To be honest, I can't see how to do this; the implicit derivative of e^xy is bothering me. I'm blaming it on the fact that it's late!

4. Dec 5, 2007

Cristo he did take ln of both sides. It has just been simplified since the lne^(xy) is just xy. Have some tea!

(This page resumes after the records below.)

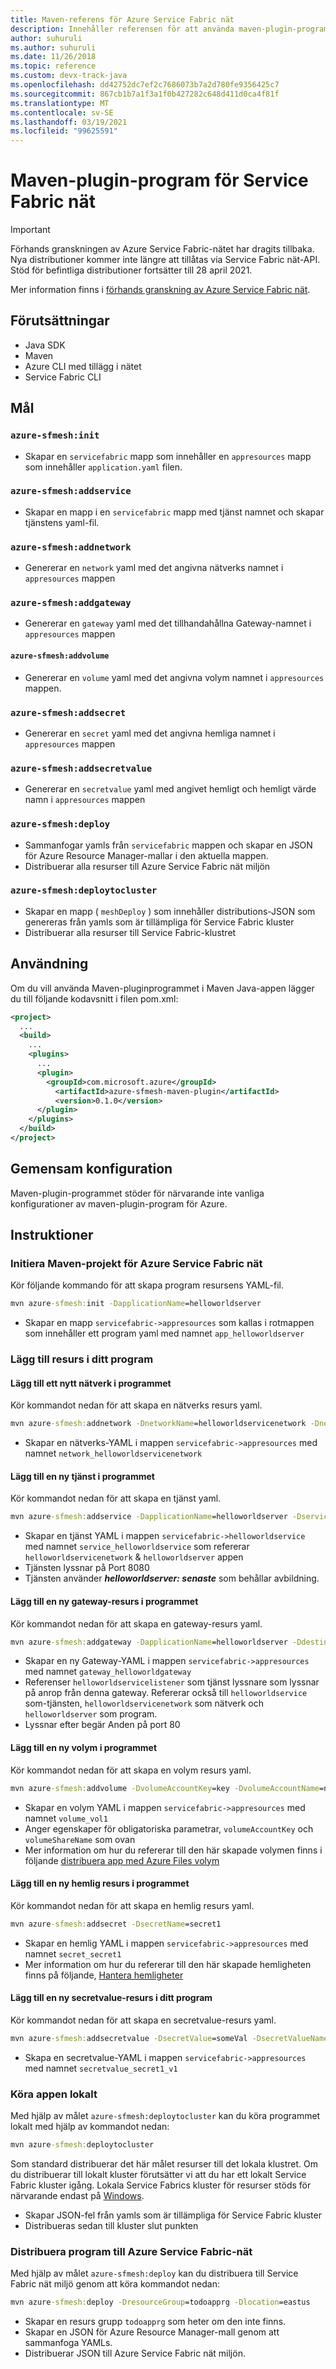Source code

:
 ```yaml
---
title: Maven-referens för Azure Service Fabric nät
description: Innehåller referensen för att använda maven-plugin-programmet för Service Fabric nät
author: suhuruli
ms.author: suhuruli
ms.date: 11/26/2018
ms.topic: reference
ms.custom: devx-track-java
ms.openlocfilehash: dd42752dc7ef2c7686073b7a2d780fe9356425c7
ms.sourcegitcommit: 867cb1b7a1f3a1f0b427282c648d411d0ca4f81f
ms.translationtype: MT
ms.contentlocale: sv-SE
ms.lasthandoff: 03/19/2021
ms.locfileid: "99625591"
---
```

# <a name="maven-plugin-for-service-fabric-mesh"></a>Maven-plugin-program för Service Fabric nät

> [!IMPORTANT]
> Förhands granskningen av Azure Service Fabric-nätet har dragits tillbaka. Nya distributioner kommer inte längre att tillåtas via Service Fabric nät-API. Stöd för befintliga distributioner fortsätter till 28 april 2021.
> 
> Mer information finns i [förhands granskning av Azure Service Fabric nät](https://azure.microsoft.com/updates/azure-service-fabric-mesh-preview-retirement/).

## <a name="prerequisites"></a>Förutsättningar

- Java SDK
- Maven
- Azure CLI med tillägg i nätet
- Service Fabric CLI

## <a name="goals"></a>Mål

### `azure-sfmesh:init`
- Skapar en `servicefabric` mapp som innehåller en `appresources` mapp som innehåller `application.yaml` filen. 

### `azure-sfmesh:addservice`
- Skapar en mapp i en `servicefabric` mapp med tjänst namnet och skapar tjänstens yaml-fil. 

### `azure-sfmesh:addnetwork`
- Genererar en `network` yaml med det angivna nätverks namnet i `appresources` mappen 

### `azure-sfmesh:addgateway`
- Genererar en `gateway` yaml med det tillhandahållna Gateway-namnet i `appresources` mappen 

#### `azure-sfmesh:addvolume`
- Genererar en `volume` yaml med det angivna volym namnet i `appresources` mappen.

### `azure-sfmesh:addsecret`
- Genererar en `secret` yaml med det angivna hemliga namnet i `appresources` mappen 

### `azure-sfmesh:addsecretvalue`
- Genererar en `secretvalue` yaml med angivet hemligt och hemligt värde namn i `appresources` mappen 

### `azure-sfmesh:deploy`
- Sammanfogar yamls från `servicefabric` mappen och skapar en JSON för Azure Resource Manager-mallar i den aktuella mappen.
- Distribuerar alla resurser till Azure Service Fabric nät miljön 

### `azure-sfmesh:deploytocluster`
- Skapar en mapp ( `meshDeploy` ) som innehåller distributions-JSON som genereras från yamls som är tillämpliga för Service Fabric kluster
- Distribuerar alla resurser till Service Fabric-klustret
 

## <a name="usage"></a>Användning

Om du vill använda Maven-pluginprogrammet i Maven Java-appen lägger du till följande kodavsnitt i filen pom.xml:

```XML
<project>
  ...
  <build>
    ...
    <plugins>
      ...
      <plugin>
        <groupId>com.microsoft.azure</groupId>
          <artifactId>azure-sfmesh-maven-plugin</artifactId>
          <version>0.1.0</version>
      </plugin>
    </plugins>
  </build>
</project>
```

## <a name="common-configuration"></a>Gemensam konfiguration

Maven-plugin-programmet stöder för närvarande inte vanliga konfigurationer av maven-plugin-program för Azure.

## <a name="how-to"></a>Instruktioner

### <a name="initialize-maven-project-for-azure-service-fabric-mesh"></a>Initiera Maven-projekt för Azure Service Fabric nät
Kör följande kommando för att skapa program resursens YAML-fil.

```cmd
mvn azure-sfmesh:init -DapplicationName=helloworldserver
```

- Skapar en mapp `servicefabric->appresources` som kallas i rotmappen som innehåller ett program yaml med namnet `app_helloworldserver`

### <a name="add-resource-to-your-application"></a>Lägg till resurs i ditt program

#### <a name="add-a-new-network-to-your-application"></a>Lägg till ett nytt nätverk i programmet
Kör kommandot nedan för att skapa en nätverks resurs yaml. 

```cmd
mvn azure-sfmesh:addnetwork -DnetworkName=helloworldservicenetwork -DnetworkAddressPrefix=10.0.0.0/22
```

- Skapar en nätverks-YAML i mappen `servicefabric->appresources` med namnet `network_helloworldservicenetwork`

#### <a name="add-a-new-service-to-your-application"></a>Lägg till en ny tjänst i programmet
Kör kommandot nedan för att skapa en tjänst yaml. 

```cmd
mvn azure-sfmesh:addservice -DapplicationName=helloworldserver -DserviceName=helloworldservice -DimageName=helloworldserver:latest -DlistenerPort=8080 -DnetworkRef=helloworldservicenetwork
```

- Skapar en tjänst YAML i mappen `servicefabric->helloworldservice` med namnet `service_helloworldservice` som refererar `helloworldservicenetwork` & `helloworldserver` appen
- Tjänsten lyssnar på Port 8080
- Tjänsten använder ***helloworldserver: senaste*** som behållar avbildning.

#### <a name="add-a-new-gateway-resource-to-your-application"></a>Lägg till en ny gateway-resurs i programmet
Kör kommandot nedan för att skapa en gateway-resurs yaml. 

```cmd
mvn azure-sfmesh:addgateway -DapplicationName=helloworldserver -DdestinationNetwork=helloworldservicenetwork -DgatewayName=helloworldgateway -DlistenerName=helloworldserviceListener -DserviceName=helloworldservice -DsourceNetwork=open -DtcpPort=80
```

- Skapar en ny Gateway-YAML i mappen `servicefabric->appresources` med namnet `gateway_helloworldgateway`
- Referenser `helloworldservicelistener` som tjänst lyssnare som lyssnar på anrop från denna gateway. Refererar också till `helloworldservice` som-tjänsten, `helloworldservicenetwork` som nätverk och `helloworldserver` som program. 
- Lyssnar efter begär Anden på port 80

#### <a name="add-a-new-volume-to-your-application"></a>Lägg till en ny volym i programmet
Kör kommandot nedan för att skapa en volym resurs yaml. 

```cmd
mvn azure-sfmesh:addvolume -DvolumeAccountKey=key -DvolumeAccountName=name -DvolumeName=vol1 -DvolumeShareName=share
```

- Skapar en volym YAML i mappen `servicefabric->appresources` med namnet `volume_vol1`
- Anger egenskaper för obligatoriska parametrar, `volumeAccountKey` och `volumeShareName` som ovan
- Mer information om hur du refererar till den här skapade volymen finns i följande [distribuera app med Azure Files volym](service-fabric-mesh-howto-deploy-app-azurefiles-volume.md)

#### <a name="add-a-new-secret-resource-to-your-application"></a>Lägg till en ny hemlig resurs i programmet
Kör kommandot nedan för att skapa en hemlig resurs yaml. 

```cmd
mvn azure-sfmesh:addsecret -DsecretName=secret1
```

- Skapar en hemlig YAML i mappen `servicefabric->appresources` med namnet `secret_secret1`
- Mer information om hur du refererar till den här skapade hemligheten finns på följande, [Hantera hemligheter](service-fabric-mesh-howto-manage-secrets.md)

#### <a name="add-a-new-secretvalue-resource-to-your-application"></a>Lägg till en ny secretvalue-resurs i ditt program
Kör kommandot nedan för att skapa en secretvalue-resurs yaml. 

```cmd
mvn azure-sfmesh:addsecretvalue -DsecretValue=someVal -DsecretValueName=secret1/v1
```

- Skapa en secretvalue-YAML i mappen `servicefabric->appresources` med namnet `secretvalue_secret1_v1`

### <a name="run-the-application-locally"></a>Köra appen lokalt

Med hjälp av målet `azure-sfmesh:deploytocluster` kan du köra programmet lokalt med hjälp av kommandot nedan:

```cmd
mvn azure-sfmesh:deploytocluster
```

Som standard distribuerar det här målet resurser till det lokala klustret. Om du distribuerar till lokalt kluster förutsätter vi att du har ett lokalt Service Fabric kluster igång. Lokala Service Fabrics kluster för resurser stöds för närvarande endast på [Windows](service-fabric-mesh-howto-setup-developer-environment-sdk.md).

- Skapar JSON-fel från yamls som är tillämpliga för Service Fabric kluster
- Distribueras sedan till kluster slut punkten

### <a name="deploy-application-to-azure-service-fabric-mesh"></a>Distribuera program till Azure Service Fabric-nät

Med hjälp av målet `azure-sfmesh:deploy` kan du distribuera till Service Fabric nät miljö genom att köra kommandot nedan:

```cmd
mvn azure-sfmesh:deploy -DresourceGroup=todoapprg -Dlocation=eastus
```

- Skapar en resurs grupp `todoapprg` som heter om den inte finns.
- Skapar en JSON för Azure Resource Manager-mall genom att sammanfoga YAMLs. 
- Distribuerar JSON till Azure Service Fabric nät miljön.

Then we have product rule+chain rule=0

5. Dec 5, 2007

### cristo

Staff Emeritus
Is that aimed at my British-ness?

However, he didn't. If I have an expression $e^{xy}+a=b$ then taking logarithm of both sides yields $\ln(e^{xy}+a)=\ln(b)$. Now, $\ln(v+w)\neq\ln(v)+\ln(w)$ so the equation cannot be simplified as he has done in the OP.

6. Dec 5, 2007

### Rhduke

Oh i keep forgeting u cant distribute ln

ok i c what your saying so then i get:

ln(e^xy(x)(y)) = ln2
1/[e^xy(x)(y)] (e^xy) (xy' + y) + e^xy (xy' + y) = 0
(xy' + y)(1/xy + e^xy) = 0
xy' + y = 0
y' = -(y/x)

thank u all for your help!!

7. Dec 5, 2007

### cristo

Staff Emeritus
How did you get your first line? Taking the logarithm of your expression gives $\ln(e^{xy}+xy)=\ln 2$

8. Dec 5, 2007

### Rhduke

er oh.... i just realized i did that wrong, strangely it worked, ok i fixed it:

1/(e^xy + xy) (e^xy) (xy' + y) + (xy' + y) = 0
(xy' + y)[(e^xy)/(e^xy + xy) + 1] = 0
xy' + y = 0
y' = -(y/x)

my brain gets big picture but misses the small details

9. Dec 5, 2007

### rocomath

$$e^{xy}+xy=2$$

$$e^{xy}=2-xy$$

now take the ln of both sides and differentiate

10. Dec 5, 2007